6. Addressing the Patient as a Whole, Not Just a “Hole”
We must never forget that behind the containment system is a person facing social isolation and profound embarrassment. The “demoralizing” failure of a pouch—often at the most inopportune time—can lead to a patient’s refusal to mobilize or engage in care.
Our multidisciplinary team (Dietitians, Social Workers, Surgeons) must integrate psychosocial support. Diversional therapies and an empathetic bedside presence help the patient navigate the months-long “labyrinth” toward recovery. The goal is a trusting partnership where the patient is empowered to manage their own periwound hygiene when possible.

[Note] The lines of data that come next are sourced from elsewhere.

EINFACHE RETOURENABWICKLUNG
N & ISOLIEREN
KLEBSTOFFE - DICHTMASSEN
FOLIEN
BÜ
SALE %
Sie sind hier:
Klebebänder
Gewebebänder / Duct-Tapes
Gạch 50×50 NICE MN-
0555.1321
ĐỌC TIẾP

7. Clinical Pearls and Conclusion
- Spontaneous Closure: Remember the 21-day median; if it hasn’t healed by 50 days, prepare the patient for long-term management.

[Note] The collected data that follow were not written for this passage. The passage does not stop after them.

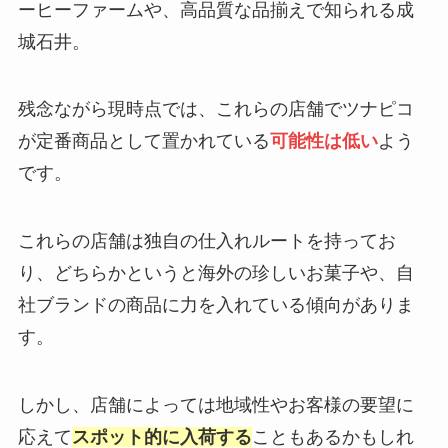
ーヒーファームや、高品質な品揃えで知られる成
城石井。
残念ながら現時点では、これらの店舗でツナピコ
が定番商品として置かれている
可能性は低い
よう
です。
これらの店舗は独自の仕入れルートを持ってお
り、どちらかというと海外の珍しいお菓子や、自
社ブランドの商品に力を入れている傾向がありま
す。
しかし、店舗によっては地域性やお客様の要望に
応えて
スポット的に入荷する
こともあるかもしれ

- The 6-Week Oral Rule: If sepsis is controlled and the patient is stable at 42 days, consider resuming oral intake even if the fistula remains open.
- Hygiene: Advocate for a hand-held shower. It is the gold standard for local hygiene, allowing the patient to gently flush contaminants away from the wound bed.
- Bacterial Load: Use NERDS (Nonhealing, Exudate, Red friable tissue, Debris, Smell) for surface colonization—originally validated in pilonidal and chronic wounds but essential here for identifying covert infection. Use STONEES (Size, Temp, Os, New areas, Erythema, Exudate, Smell) for deep infection requiring systemic intervention.
- Obesity Impact: Central “apple-shaped” obesity complicates pouching and increases dehiscence risk. Prioritize skin leveling and proper positioning.
The path through the labyrinth of complex abdominal wounds is long and technically demanding. As clinicians, our precision in managing effluent chemistry and protecting skin integrity is what ultimately restores the patient’s dignity and paves the way for surgical success.